Though you can purchase giant jenga games online, I recommend building your own. If you build your own Jenga set, you can make them the exact size you want and can add some layers of paint to make it unique.
However, when building your own, make sure each piece is as uniform as possible, or else the game won’t work.
In case you’ve never played this reverse-building-block game, here’s how it works. You stack the wooden pieces together in rows of three. Then, each player takes turns trying to remove one piece at a time. Whoever knocks down the tower loses that round.
Chess is the perfect mix of strategy and creative thinking.
Chess is a complicated game, so I won’t explain all the rules here. However, you’re using several pieces, such as the king, queen, knight, bishop, rook, and pawns, to move across the board and take out the other player’s pieces.

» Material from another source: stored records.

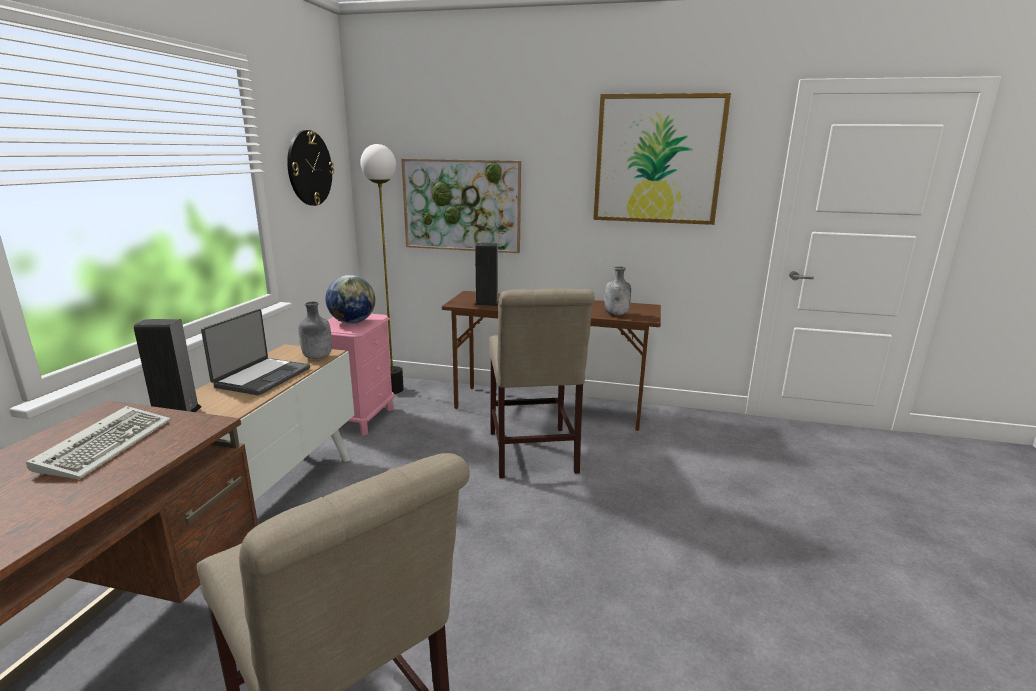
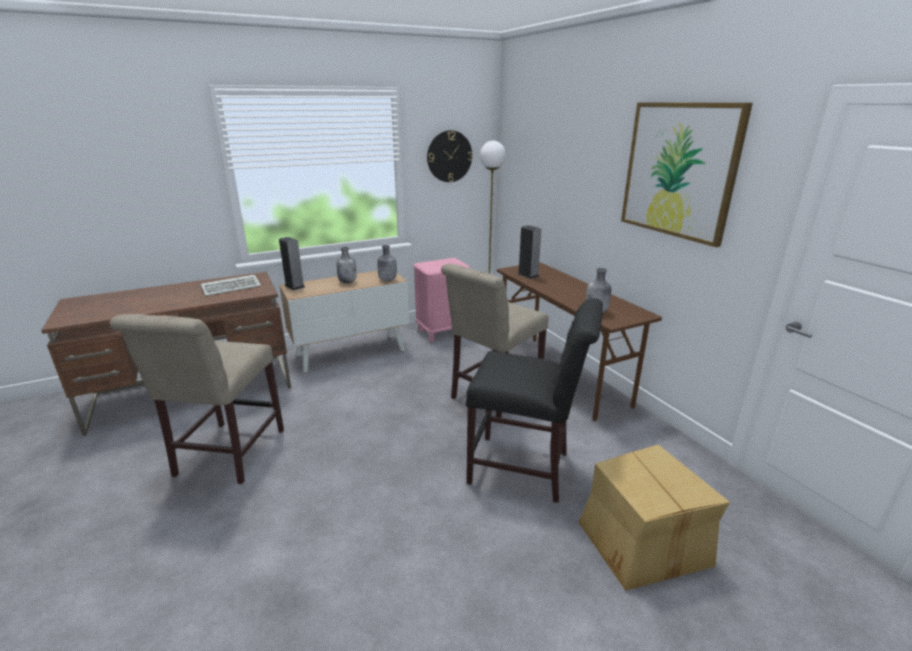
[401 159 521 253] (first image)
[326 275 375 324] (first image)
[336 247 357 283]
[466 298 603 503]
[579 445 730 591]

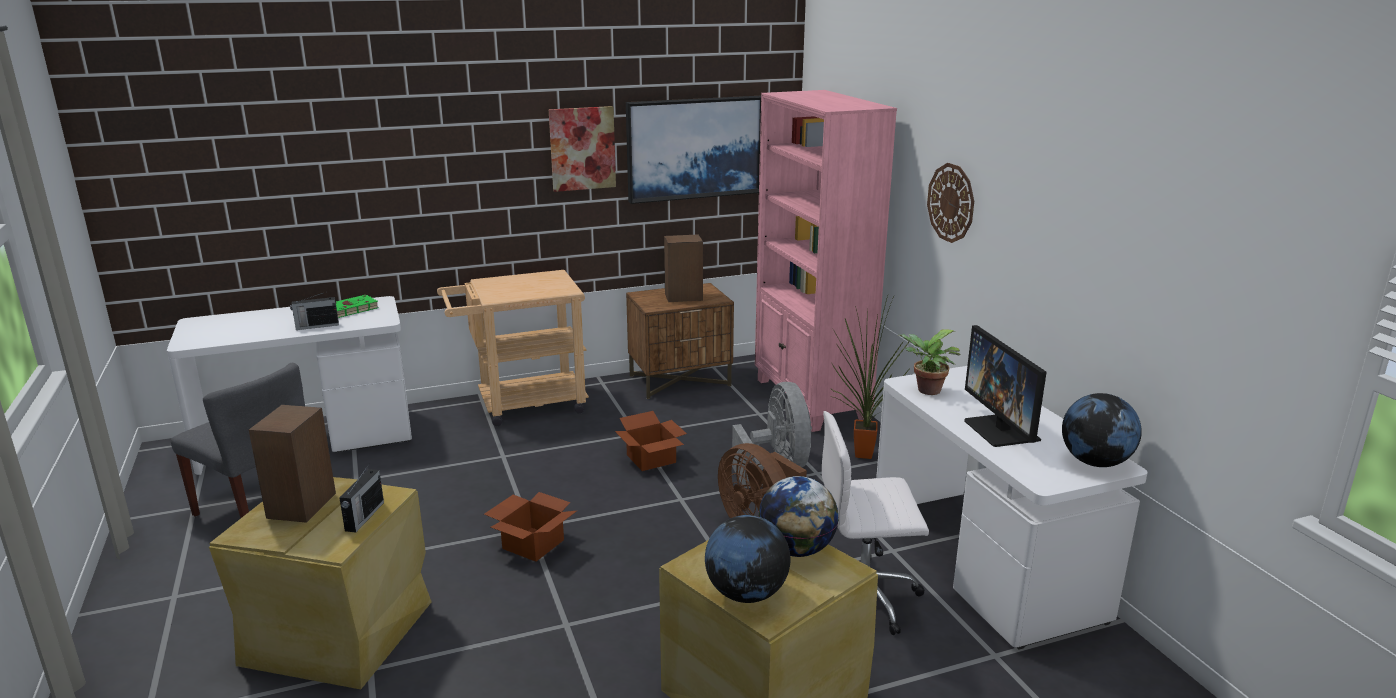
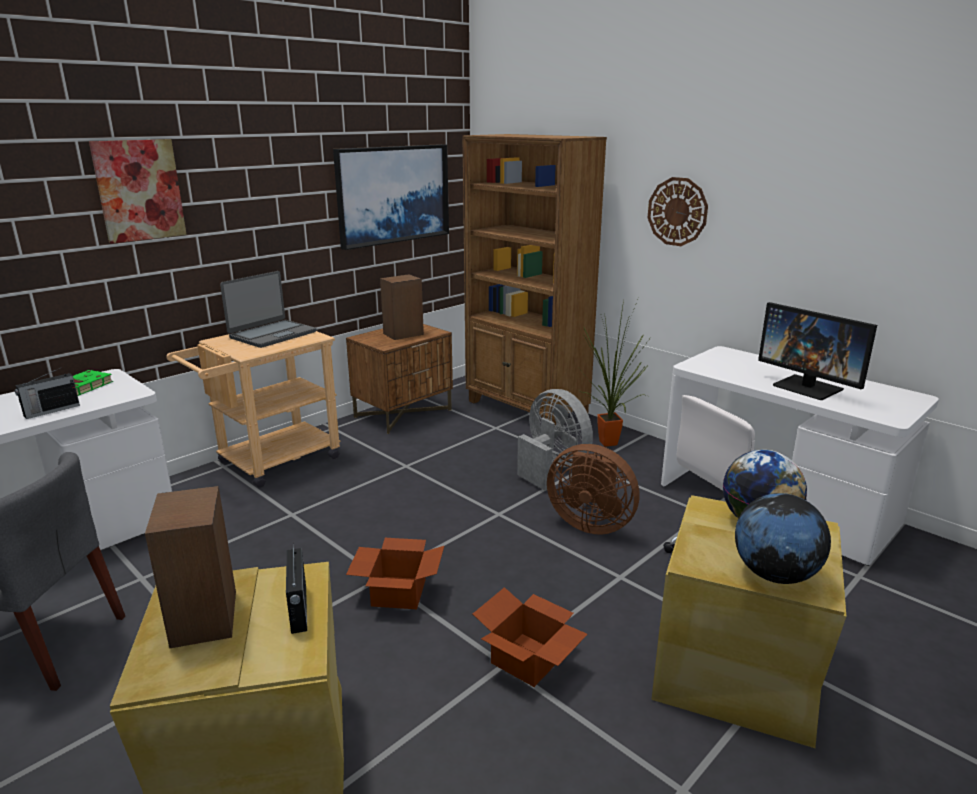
[462 134 607 426]
[89 139 187 244]
[897 329 961 395] (first image)
[1062 393 1142 467] (first image)
[473 587 588 687]
[220 271 316 348]

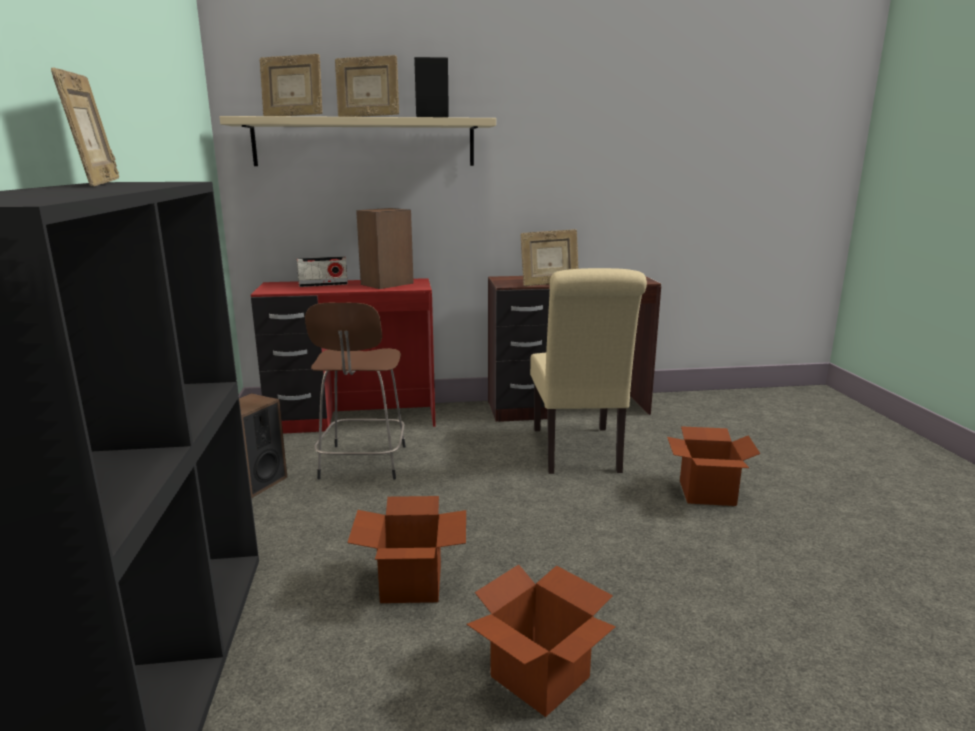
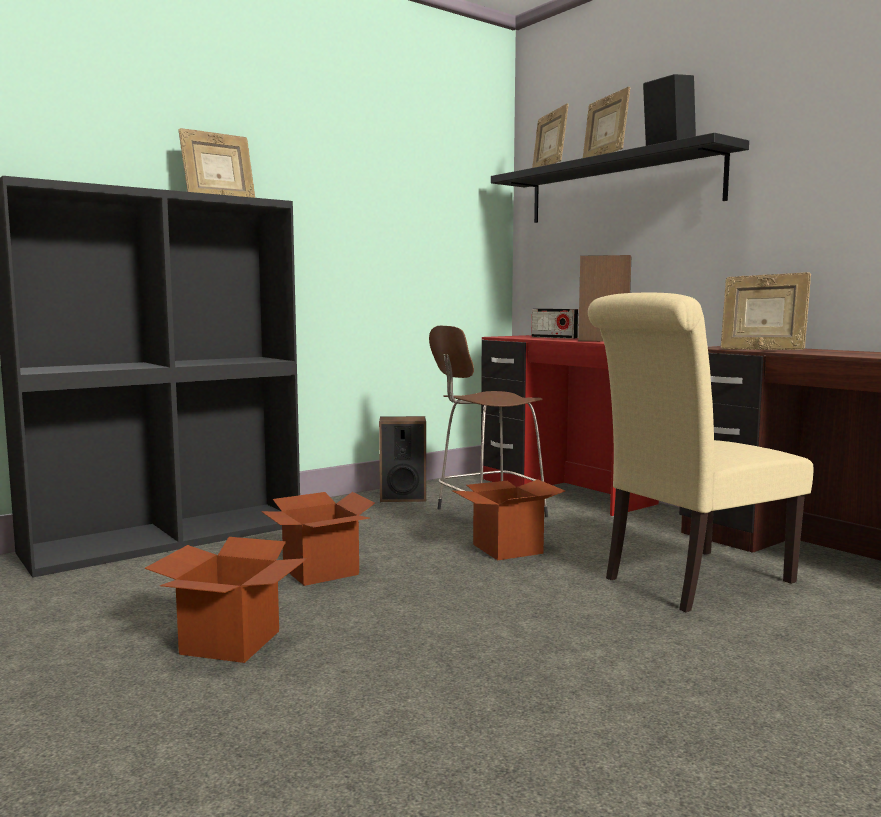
[491 133 749 223]
[452 479 565 560]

The first player to kill the opponent’s king wins!
You might think that chess is only a two player game and a game typically played indoors. However, with a giant chess set that all changes. The game can then be moved outside where there’s more space, and teams can work together to develop a strategy.
Another way to involve a group would be to set up a chess tournament. (Though I recommend playing speed chess if you choose this option.)
Inflatable dice are portable, lightweight, and extremely fun.
Once you find a set of giant dice, there are several games you can play. Farkle is one of my family’s favorites. For giant farkle, you should work in pairs. You’ll need five dice for this game.
On their turn, each pair will throw the five dice. They may then set aside pointers and roll the rest. At some point, players must decide when to stop. If you roll no pointers, your turn is over and you lose your points.
As far as finding giant dice, you can buy inflatable dice, wooden dice, foam dice, or even make your own cloth dice.
16. Ultimate Frisbee
Action-packed and easy to play, there’s a reason people love ultimate frisbee.
If your gathering is in a large space, consider a quick round of ultimate. This game involves two teams trying to get the frisbee across the field into the other team’s goal. Players aren’t allowed to run with the frisbee, so must pass it back and forth between players to get across the field.
Frisbee is a sport that doesn’t require contact between players (no tackling!), though it can get quite competitive. Even if you aren’t usually great at sports, ultimate frisbee is fun even if you only catch the frisbee half the times it’s thrown to you. The game is so fast-paced and action-packed that no one will even notice.
Another great pickup game, all you need for kickball is a ball.
Kickball is reminiscent of baseball, but it’s easier to play without the proper equipment and field. All you need is a ball and a marker for the bases.
Two teams compete to make the most home-runs. One team plays the field while the other team kicks. After kicking, the player must run to the first base. Once the next kick happens, the first player runs to second base while the first runs to first, and so on.
Meanwhile, the team in the field tries to get three outs by catching the ball in the air or picking it up and tagging out a player before they can reach the base.
Perfect for beaches or parks, volleyball is a favorite group game.
Volleyball also needed to make this list, though it does require a net. However, if your get-together is happening at a park or beach, there’s almost certainly a net nearby you can use.
Teams volley the ball back and forth over the net, getting points if the opposing team drops the ball or hits it out of bounds.
Though there is more to volleyball than this simplified explanation, it is an easy game for beginners who just need to know that they should hit the ball over the net. It’s a fun team sport and it’s nearly impossible for anyone not to get involved and excited.
More Outdoor Game Ideas for Large Groups
- Simon Says – Simon Says is a longtime classic and can be played anywhere. Players must touch their nose until ‘Simon Says’ do another action. If someone does the other action without ‘Simon Says’, then that person is out.
- Red Light Green Light or Mother, May I?